Como reitora, como pretende fortalecer a extensão universitária como ferramenta de formação acadêmica e responsabilidade social?

Continuando dando apoio, principalmente financeiro, para a realização da extensão. Apenas quando todos os cursos da universidade tiverem extensão bem estabelecida dentro do currículo podemos dizer que essa universidade é querida pela sociedade externa. A ideia é que todos os cursos possam estar recebendo esse apoio financeiro.

Em um contexto de constantes desafios para a educação pública, quais serão suas prioridades para o fortalecimento do ensino, da pesquisa e da pós-graduação na UFT?

A universidade já se consolidou em muitas áreas. Hoje, já temos um bom número de cursos de graduação, pós graduação, trabalhando com ensino, pesquisa e extensão, mas o primeiro ponto que precisamos focar é o acolhimento das pessoas na universidade.

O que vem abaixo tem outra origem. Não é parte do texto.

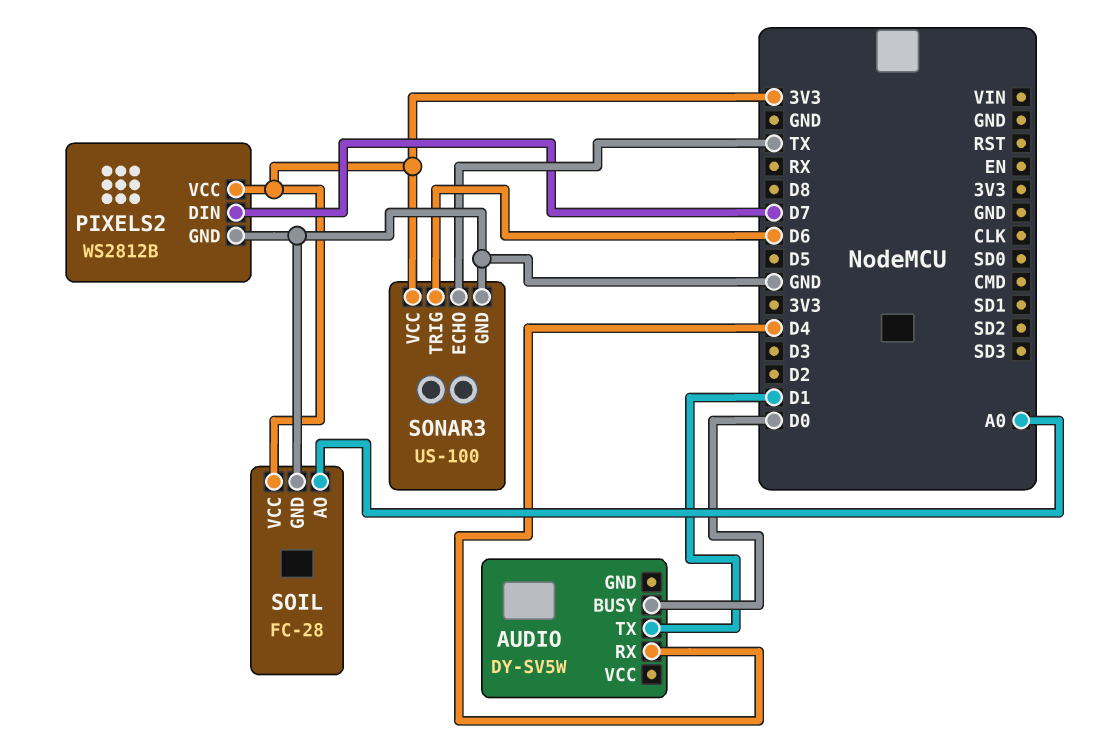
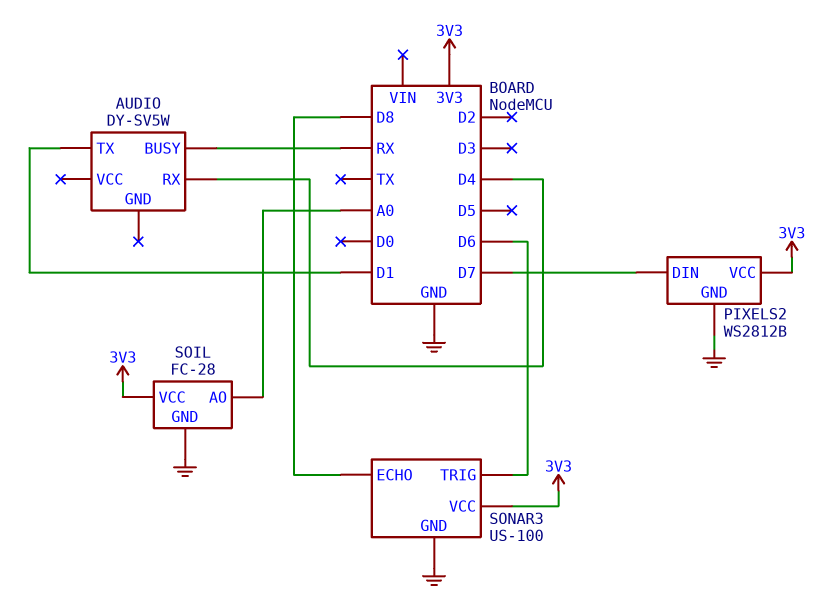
AUDIO pin BUSY: D0 -> RX
SONAR3 pin ECHO: TX -> D8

Temos um adoecimento muito grande, falta pertencimento e de vontade de participar do dia a dia da universidade. Então, precisamos de ações para promover o engajamento dessas pessoas, para isso, vamos criar uma diretoria exclusiva para tratar de vida e saúde das pessoas que estão dentro da universidade, trabalhando ou estudando. 

A segunda questão diz respeito à busca de investimentos e parcerias para que a nossa universidade seja reconhecida externamente. Vamos fazer parcerias com as universidades do Norte e queremos também aumentar o raio de atuação internacional, através de cursos de inglês para professores e equipe técnica. Vamos priorizar a questão da mobilidade acadêmica para que alunos daqui possam ir para outros países.